Conditions may be related to the sale of their own property which is not yet on the market and may include the sale of their own property within a certain timeframe and possibly even for a certain price. Conditions might be related to a future development of the property of interest. For instance, the buyer may only wish to proceed subject to receiving approval from the local council for extensions or redevelopment or even re-zoning. This may take weeks or months. Conditions may also include the acquisition of a neighbouring property as well so that two or more properties may be acquired and developed together. Once a seller has entered into an ‘option to purchase’, they are effectively unable to sell the property to any other buyer until the option expires. The seller will require a nonrefundable deposit as compensation for this option.
Deceased estate and mortgagee sales
Sadly, death affects us all and often properties form part of estates which need to be sold to divide the proceeds between family members to finalise matters. It’s all part of the cycle of life but the question remains: does a property that’s marketed and advertised as a deceased estate achieve a price in line with or better than most other properties on the market? Or does it achieve less?
Should the fact that the home belonged to a person who is no longer with us even be mentioned in the marketing campaign? Is it the way to attract premium buyers? It’s my belief that when a property is to be sold, it deserves the very best chance of achieving the highest price regardless of why it has come on the market. I don’t believe that you should market a property as a ‘deceased estate’, as it reeks of ‘sell at any price’ instead of standing on its own merits to be appreciated and desired as any other property would otherwise be. I also believe that offering any home as a mortgagee sale is not in its best interests. Bargain-hunters are not known for paying top price.
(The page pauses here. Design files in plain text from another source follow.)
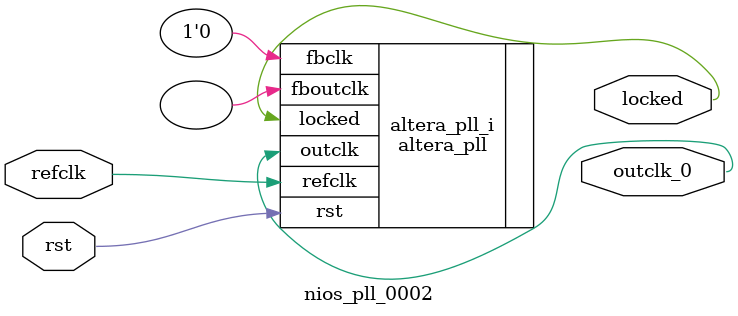
<source format=v>
`timescale 1ns/10ps
module  nios_pll_0002(

	// interface 'refclk'
	input wire refclk,

	// interface 'reset'
	input wire rst,

	// interface 'outclk0'
	output wire outclk_0,

	// interface 'locked'
	output wire locked
);

	altera_pll #(
		.fractional_vco_multiplier("false"),
		.reference_clock_frequency("50.0 MHz"),
		.operation_mode("direct"),
		.number_of_clocks(1),
		.output_clock_frequency0("100.000000 MHz"),
		.phase_shift0("0 ps"),
		.duty_cycle0(50),
		.output_clock_frequency1("0 MHz"),
		.phase_shift1("0 ps"),
		.duty_cycle1(50),
		.output_clock_frequency2("0 MHz"),
		.phase_shift2("0 ps"),
		.duty_cycle2(50),
		.output_clock_frequency3("0 MHz"),
		.phase_shift3("0 ps"),
		.duty_cycle3(50),
		.output_clock_frequency4("0 MHz"),
		.phase_shift4("0 ps"),
		.duty_cycle4(50),
		.output_clock_frequency5("0 MHz"),
		.phase_shift5("0 ps"),
		.duty_cycle5(50),
		.output_clock_frequency6("0 MHz"),
		.phase_shift6("0 ps"),
		.duty_cycle6(50),
		.output_clock_frequency7("0 MHz"),
		.phase_shift7("0 ps"),
		.duty_cycle7(50),
		.output_clock_frequency8("0 MHz"),
		.phase_shift8("0 ps"),
		.duty_cycle8(50),
		.output_clock_frequency9("0 MHz"),
		.phase_shift9("0 ps"),
		.duty_cycle9(50),
		.output_clock_frequency10("0 MHz"),
		.phase_shift10("0 ps"),
		.duty_cycle10(50),
		.output_clock_frequency11("0 MHz"),
		.phase_shift11("0 ps"),
		.duty_cycle11(50),
		.output_clock_frequency12("0 MHz"),
		.phase_shift12("0 ps"),
		.duty_cycle12(50),
		.output_clock_frequency13("0 MHz"),
		.phase_shift13("0 ps"),
		.duty_cycle13(50),
		.output_clock_frequency14("0 MHz"),
		.phase_shift14("0 ps"),
		.duty_cycle14(50),
		.output_clock_frequency15("0 MHz"),
		.phase_shift15("0 ps"),
		.duty_cycle15(50),
		.output_clock_frequency16("0 MHz"),
		.phase_shift16("0 ps"),
		.duty_cycle16(50),
		.output_clock_frequency17("0 MHz"),
		.phase_shift17("0 ps"),
		.duty_cycle17(50),
		.pll_type("General"),
		.pll_subtype("General")
	) altera_pll_i (
		.rst	(rst),
		.outclk	({outclk_0}),
		.locked	(locked),
		.fboutclk	( ),
		.fbclk	(1'b0),
		.refclk	(refclk)
	);
endmodule


</source>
The home needs to be sold but the sale can be controlled to avoid being seen as a desperate situation, regardless of the causes.
The quiet sale
Would you sell your house if you didn’t have to put it on the market? For many people, the answer is a resounding, “Yes!” As a real estate agent, I’m constantly talking with people who would like to sell their home but don’t wish to go through the marketing process. Some have had a bad experience in the past and others may be high profile or high net worth clients who don’t want to attract attention to their changing situation.
Do quiet sales achieve great results? The answer is yes and no. I know of many successful quiet home sales achieved by matching buyers and sellers off market. I’ve also heard of several sellers who’ve had no success finding a buyer off market. The key to achieving a premium price is competition, so I would always recommend engaging an experienced real estate professional in the first instance. Allow them to buyer-match your home off market for a short time but be prepared to launch into a marketing campaign to have your property sold above market if a quiet sale isn’t achieved.